══ Excerpt
Project 365: An Ordinary Life

“Cheese Asa!” my daughter commands, not to her brother, but to me. She’s pointing at my camera, and demanding to take a picture, to push all the buttons, to “cheese” someone. I quickly memorize all my settings before letting her tiny fingers fiddle with dials and press the shutter 80 times as she points the unfocused lens toward someone’s legs. I’ll delete all but one of them later. I have a whole folder on my computer of pictures that Asa has taken, and it seems that I need one for Mira’s creations, too. Most of them are terrible, but occasionally there’s a beautiful surprise mistake hiding in the files for me to find later.

A contact sheet of 24 blurry, overexposed images that my toddler took of her brother at the park. Most are crooked or mostly pointed at the ground.

This is how I learned, too. Not when I was two years old, but when I was eight. And not with a digital camera that Mom could easily erase, but with film. I would point the little Vivitar around my bedroom and take pictures of everything I wanted to remember. I documented my room every time I moved the furniture around. I took pictures of each month on the calendar (that feels like a waste of film, in retrospect). I felt the pull to document the mundane when I was still single-digits-years-old, and that grand urge has led my life for more than 30 years. It’s only through this 365 project that I’ve gradually started to slow down, and not just document for the sake of documenting, but to find and remember the beautiful pieces of the everyday.
════
══ Records provided
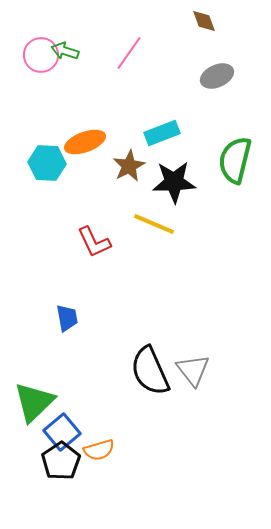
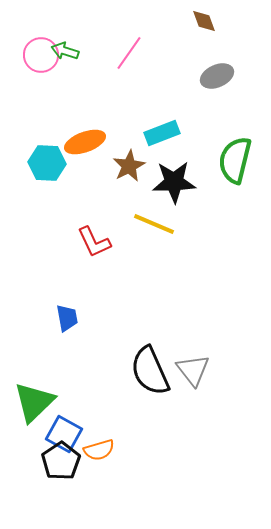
blue square: moved 2 px right, 2 px down; rotated 21 degrees counterclockwise
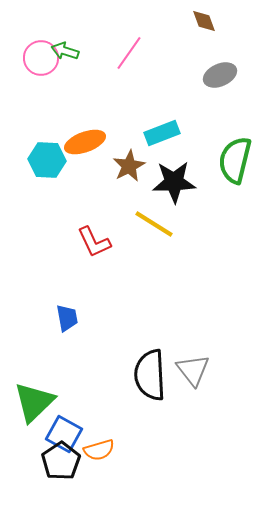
pink circle: moved 3 px down
gray ellipse: moved 3 px right, 1 px up
cyan hexagon: moved 3 px up
yellow line: rotated 9 degrees clockwise
black semicircle: moved 4 px down; rotated 21 degrees clockwise
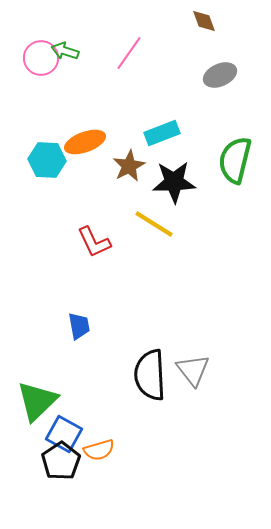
blue trapezoid: moved 12 px right, 8 px down
green triangle: moved 3 px right, 1 px up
════
*To be done*:
A: Please translate this sentence from the Project 365 post into Spanish: "I documented my room every time I moved the furniture around."
B: Answer these questions from the Project 365 post.
(i) How many times does the daughter press the shutter?
(ii) How many images are on the contact sheet?
(iii) How old was the writer when learning photography with film?
The lines have no part in this work.

*Task-by-task solutions*:
A: Documentaba mi habitación cada vez que cambiaba los muebles de lugar.

B:
(i) 80 times
(ii) 24
(iii) Eight years old